Are you a green fingers? Ever tried growing your own food? How about impressing the family with a hearty and healthy meal full of greens? Or do you just fancy a new hobby?
Greenhouses are a great way to grow a variety of things, from tomatoes, peppers, aubergines and oriental delicacies. Sowing seeds, growing on plug plants, propagation, growing cut flowers and fresh food, and protecting plants on chilly spring nights are just some of the other advantages. Deciding on what greenhouse to buy is tricky, but we’re here to help…
Depending on the size of your house or garden, there are various options available.
It’s pointless having a greenhouse if you don’t achieve the best results when growing the plants/foods of your choice. So, now you’ve chosen it, how can you maintain it in the best possible way?
Finding the optimum spot for a greenhouse is vital. Sunlight on all sides is vital. For a long narrow structure, an east-west orientation is ideal, but if you cant, dont fret. Avoid going near structures casting shadows such as walls, fences and buildings, and keep away from trees.
Greenhouses must stand on a solid, well built base. Brick, concrete and timber (or a combination) are all fine. Recycled plastic lumber is worth a look as its maintenance-free, available in various colours and tends not to rot.
3 Growing space
On impenetrable surfaces, use pots and growbags, which can be stood on timber or metal staging, or build raised beds. If your greenhouse is built on soil, you can grow straight into it, watering and tending to plans as and when necessary.
Western red cedar is the way forward! This is the most typical brand and will last longer than most. Eventually it will succumb to rot, so it’s worth keeping an eye on. Generally though, it will last a minimum of five years against the elements.
A lot of gardeners use watering cans – this is the best option. Using a water hose can sometimes be detrimental to the growth of your vegetables, so avoid too much water.
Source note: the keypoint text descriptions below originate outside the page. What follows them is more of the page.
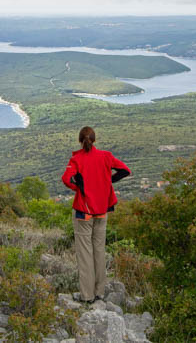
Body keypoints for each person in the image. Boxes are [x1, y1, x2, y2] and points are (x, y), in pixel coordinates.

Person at [61, 126, 130, 303]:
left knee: (85, 254)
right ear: (94, 140)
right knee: (99, 250)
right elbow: (125, 170)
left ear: (80, 141)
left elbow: (66, 179)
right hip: (102, 210)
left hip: (84, 211)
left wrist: (79, 188)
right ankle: (100, 292)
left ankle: (87, 296)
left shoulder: (76, 159)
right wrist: (108, 182)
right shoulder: (106, 156)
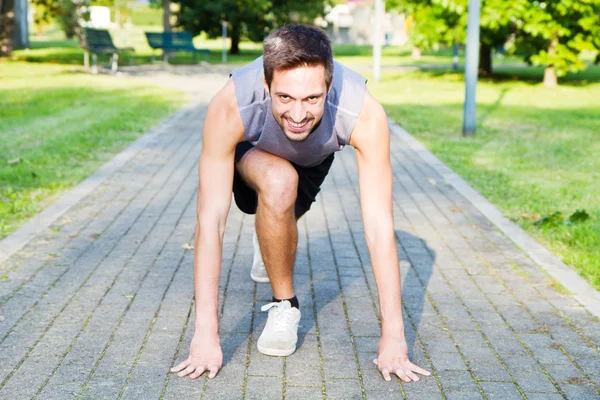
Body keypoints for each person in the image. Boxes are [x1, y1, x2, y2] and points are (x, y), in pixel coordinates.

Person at [170, 24, 430, 383]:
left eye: (312, 98)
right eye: (285, 97)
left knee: (285, 205)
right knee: (279, 183)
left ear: (329, 84)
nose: (297, 113)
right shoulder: (230, 104)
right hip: (255, 152)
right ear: (266, 85)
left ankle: (269, 239)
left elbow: (378, 226)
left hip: (312, 158)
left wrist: (394, 338)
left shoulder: (363, 112)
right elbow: (210, 220)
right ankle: (284, 305)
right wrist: (205, 335)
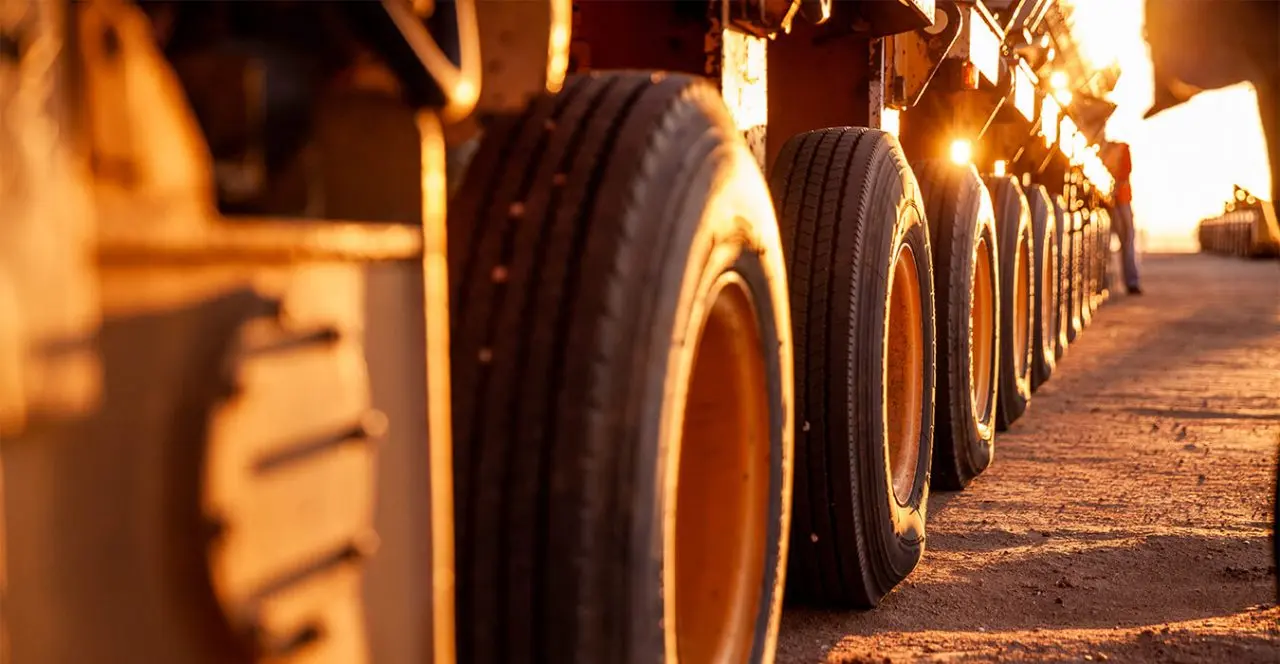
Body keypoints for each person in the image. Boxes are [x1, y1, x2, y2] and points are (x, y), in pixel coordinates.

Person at [1103, 141, 1142, 295]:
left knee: (1126, 241)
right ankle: (1131, 282)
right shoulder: (1122, 149)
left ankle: (1129, 281)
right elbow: (1126, 172)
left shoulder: (1117, 149)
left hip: (1118, 200)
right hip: (1121, 201)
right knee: (1127, 241)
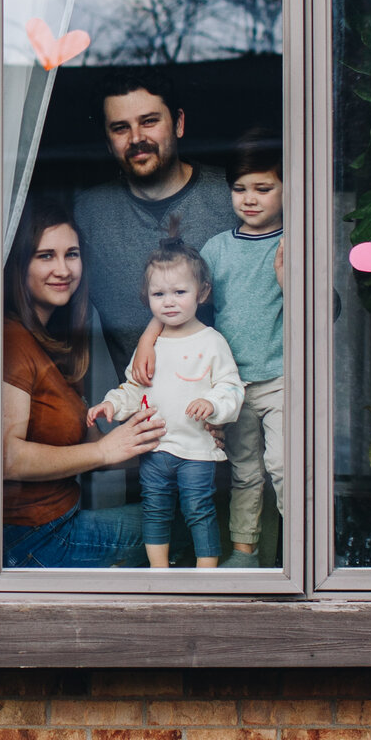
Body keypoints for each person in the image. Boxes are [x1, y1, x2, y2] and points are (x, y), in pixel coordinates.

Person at [133, 136, 289, 568]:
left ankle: (304, 552)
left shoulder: (292, 244)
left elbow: (323, 311)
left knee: (282, 465)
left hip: (278, 379)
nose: (250, 199)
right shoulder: (219, 247)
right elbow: (180, 297)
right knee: (245, 472)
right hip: (228, 385)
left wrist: (288, 280)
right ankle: (244, 552)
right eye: (241, 189)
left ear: (287, 188)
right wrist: (149, 337)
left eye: (263, 188)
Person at [0, 203, 155, 569]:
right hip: (34, 539)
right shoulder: (11, 341)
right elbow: (6, 457)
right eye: (45, 256)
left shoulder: (49, 341)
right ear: (20, 266)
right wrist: (104, 452)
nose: (63, 269)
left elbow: (88, 449)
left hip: (55, 526)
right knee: (176, 529)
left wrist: (171, 442)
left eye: (71, 254)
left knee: (182, 514)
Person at [91, 240, 242, 568]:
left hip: (196, 451)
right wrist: (111, 405)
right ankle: (160, 571)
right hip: (156, 450)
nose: (169, 302)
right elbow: (134, 387)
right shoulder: (151, 345)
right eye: (159, 295)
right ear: (147, 298)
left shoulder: (212, 341)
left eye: (179, 292)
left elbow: (231, 388)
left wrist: (212, 403)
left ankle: (206, 574)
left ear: (201, 293)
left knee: (199, 509)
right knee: (155, 509)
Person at [72, 72, 235, 359]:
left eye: (149, 121)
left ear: (179, 124)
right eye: (121, 128)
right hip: (138, 400)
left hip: (228, 399)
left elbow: (316, 305)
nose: (137, 138)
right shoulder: (88, 215)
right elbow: (51, 316)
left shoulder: (234, 199)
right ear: (108, 142)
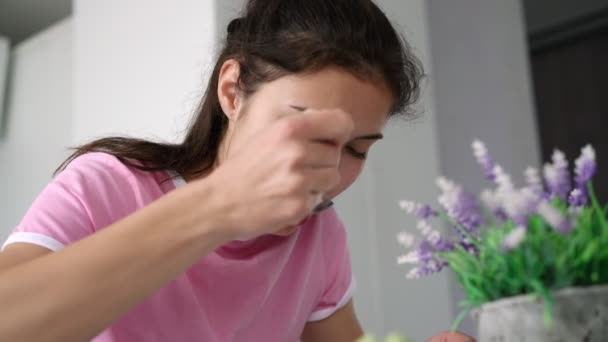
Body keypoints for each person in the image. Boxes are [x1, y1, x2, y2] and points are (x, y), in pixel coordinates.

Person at [0, 0, 475, 341]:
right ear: (232, 91)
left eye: (357, 150)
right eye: (307, 132)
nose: (327, 175)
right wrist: (220, 207)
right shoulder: (106, 184)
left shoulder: (320, 237)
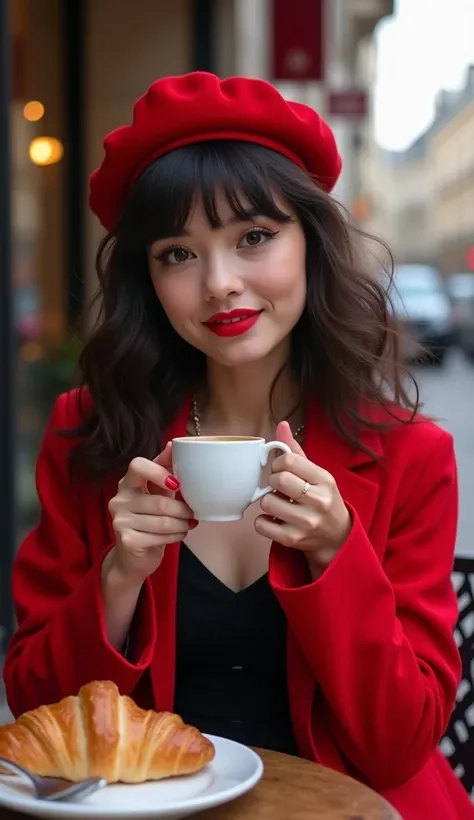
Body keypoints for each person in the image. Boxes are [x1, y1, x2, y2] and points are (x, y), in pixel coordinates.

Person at [3, 72, 473, 820]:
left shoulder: (408, 454)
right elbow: (38, 721)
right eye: (178, 254)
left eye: (254, 237)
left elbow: (399, 743)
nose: (220, 284)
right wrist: (120, 576)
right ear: (147, 279)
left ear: (311, 244)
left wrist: (336, 553)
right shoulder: (91, 433)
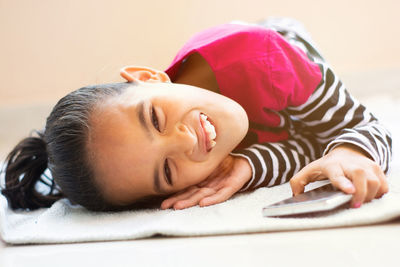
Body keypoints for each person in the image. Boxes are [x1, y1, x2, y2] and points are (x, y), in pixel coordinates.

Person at [1, 18, 392, 212]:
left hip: (279, 45)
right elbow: (303, 147)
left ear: (149, 78)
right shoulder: (210, 155)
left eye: (154, 118)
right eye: (167, 171)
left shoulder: (265, 58)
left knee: (318, 121)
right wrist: (248, 166)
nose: (187, 142)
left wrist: (350, 153)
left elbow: (359, 126)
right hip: (265, 111)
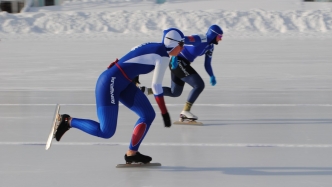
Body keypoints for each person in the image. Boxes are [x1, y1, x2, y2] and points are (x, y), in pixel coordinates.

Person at [54, 28, 189, 164]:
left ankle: (132, 153)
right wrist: (164, 112)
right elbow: (156, 86)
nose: (182, 48)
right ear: (173, 43)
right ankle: (68, 121)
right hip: (109, 83)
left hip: (123, 82)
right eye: (181, 45)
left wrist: (129, 72)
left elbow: (135, 50)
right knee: (106, 131)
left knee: (148, 115)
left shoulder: (155, 46)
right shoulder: (163, 56)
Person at [140, 24, 223, 120]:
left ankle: (146, 91)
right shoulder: (200, 38)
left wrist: (212, 76)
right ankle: (186, 111)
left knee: (175, 92)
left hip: (184, 64)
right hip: (178, 61)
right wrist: (174, 56)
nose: (220, 39)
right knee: (199, 85)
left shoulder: (210, 47)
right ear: (213, 35)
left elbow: (207, 64)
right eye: (220, 36)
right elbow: (181, 40)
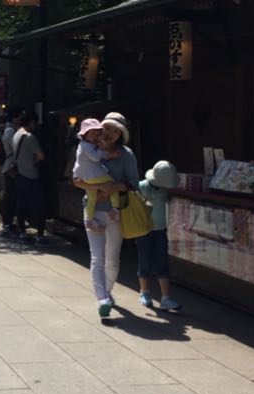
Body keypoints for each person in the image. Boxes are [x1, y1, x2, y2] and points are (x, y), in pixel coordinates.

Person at [74, 111, 138, 318]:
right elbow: (75, 179)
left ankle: (107, 291)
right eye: (106, 128)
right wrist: (98, 188)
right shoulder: (87, 148)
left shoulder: (126, 155)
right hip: (92, 210)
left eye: (115, 131)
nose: (109, 133)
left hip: (115, 213)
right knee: (97, 257)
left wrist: (113, 188)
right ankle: (101, 298)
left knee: (112, 258)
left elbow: (133, 184)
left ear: (121, 135)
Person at [136, 160, 182, 311]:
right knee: (144, 260)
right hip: (143, 230)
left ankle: (165, 297)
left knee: (162, 261)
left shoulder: (164, 189)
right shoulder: (141, 187)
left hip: (161, 229)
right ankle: (144, 291)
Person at [73, 118, 114, 231]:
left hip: (86, 177)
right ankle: (115, 209)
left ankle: (89, 220)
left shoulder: (86, 145)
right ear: (85, 134)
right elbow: (96, 158)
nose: (95, 136)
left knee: (91, 198)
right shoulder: (86, 146)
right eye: (92, 133)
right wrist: (104, 150)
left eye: (97, 133)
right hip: (92, 176)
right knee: (112, 183)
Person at [13, 110, 46, 244]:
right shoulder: (29, 137)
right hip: (31, 174)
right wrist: (33, 161)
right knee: (38, 205)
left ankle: (22, 231)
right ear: (32, 122)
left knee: (21, 204)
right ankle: (40, 234)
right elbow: (41, 156)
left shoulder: (16, 135)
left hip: (19, 174)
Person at [0, 108, 19, 234]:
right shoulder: (10, 131)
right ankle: (8, 222)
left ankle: (9, 221)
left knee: (10, 194)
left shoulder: (10, 130)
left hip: (10, 165)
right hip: (11, 166)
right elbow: (16, 147)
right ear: (14, 118)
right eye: (19, 117)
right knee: (10, 195)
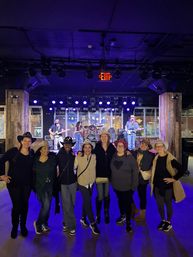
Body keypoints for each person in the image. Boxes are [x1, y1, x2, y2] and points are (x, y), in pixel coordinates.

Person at [0, 132, 36, 239]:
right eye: (24, 140)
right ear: (21, 141)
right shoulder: (13, 152)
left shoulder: (32, 153)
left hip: (27, 185)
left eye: (29, 141)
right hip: (14, 184)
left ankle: (23, 226)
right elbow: (1, 160)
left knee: (24, 205)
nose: (26, 142)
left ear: (31, 143)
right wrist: (2, 175)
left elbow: (43, 157)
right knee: (16, 206)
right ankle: (15, 227)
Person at [151, 140, 185, 232]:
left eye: (160, 146)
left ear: (164, 147)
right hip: (157, 186)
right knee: (160, 205)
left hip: (167, 187)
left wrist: (174, 178)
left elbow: (182, 169)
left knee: (168, 205)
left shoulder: (170, 159)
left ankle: (168, 222)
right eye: (157, 146)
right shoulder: (156, 158)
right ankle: (163, 220)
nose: (159, 148)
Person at [111, 139, 139, 232]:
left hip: (128, 186)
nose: (120, 147)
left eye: (122, 146)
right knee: (120, 201)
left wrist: (134, 185)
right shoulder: (113, 156)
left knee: (127, 204)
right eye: (118, 146)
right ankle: (122, 215)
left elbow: (135, 171)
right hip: (116, 186)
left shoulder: (129, 157)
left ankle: (128, 223)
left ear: (125, 147)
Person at [74, 139, 100, 235]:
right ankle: (93, 223)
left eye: (89, 147)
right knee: (88, 203)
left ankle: (83, 218)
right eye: (85, 147)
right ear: (83, 148)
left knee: (86, 201)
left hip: (91, 183)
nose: (87, 149)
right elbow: (73, 167)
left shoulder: (94, 157)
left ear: (91, 148)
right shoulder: (78, 157)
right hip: (82, 183)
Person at [33, 141, 57, 235]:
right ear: (40, 150)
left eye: (47, 148)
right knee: (45, 206)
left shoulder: (52, 159)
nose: (46, 150)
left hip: (49, 186)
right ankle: (39, 223)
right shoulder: (35, 160)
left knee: (47, 206)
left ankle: (43, 224)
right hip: (39, 186)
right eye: (44, 148)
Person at [93, 130, 116, 224]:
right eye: (102, 136)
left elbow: (117, 156)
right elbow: (90, 154)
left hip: (108, 175)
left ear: (108, 137)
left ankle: (106, 212)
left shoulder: (111, 147)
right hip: (98, 174)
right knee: (100, 195)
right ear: (100, 137)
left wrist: (128, 153)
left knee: (106, 195)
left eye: (105, 136)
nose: (104, 138)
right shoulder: (97, 147)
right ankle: (98, 214)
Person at [56, 136, 77, 236]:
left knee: (71, 204)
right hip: (63, 183)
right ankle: (71, 225)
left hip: (73, 182)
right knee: (66, 204)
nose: (67, 145)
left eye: (69, 144)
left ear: (71, 145)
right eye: (66, 144)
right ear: (63, 144)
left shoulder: (74, 154)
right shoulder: (59, 154)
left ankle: (65, 221)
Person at [132, 138, 155, 222]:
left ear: (148, 147)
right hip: (133, 178)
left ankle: (142, 214)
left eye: (145, 144)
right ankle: (134, 208)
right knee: (128, 193)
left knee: (142, 196)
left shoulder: (151, 155)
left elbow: (146, 166)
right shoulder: (134, 152)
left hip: (142, 179)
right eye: (142, 143)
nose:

If you are away from home a lot, using a semi automatic system is a great option – and you won’t need to worry if your plants etc are starved.
Rely on sunshine. This usually gives your greenhouse the ideal amount of heat it needs, especially if it’s in a great spot. However there will be times you’ll feel the need to heat it up in bad weather conditions. (this is Britain after all).
If you are going to use heat – go electric. This will create better growing conditions.
(Also read ventilation tips – this ensures that, even though you are heating your greenhouse, there must be ventilation of some kind)
All greenhouses must use some kind of ventilation system to allow hot rising air to move out and cool air to move in – especially in the summer months. While it is essential to heat a greenhouse, its contents still need space to breath.
Invest in louvres, which draw in cooler air at the base of your greenhouse and keep up a constant flow, which in turn creates better growing conditions.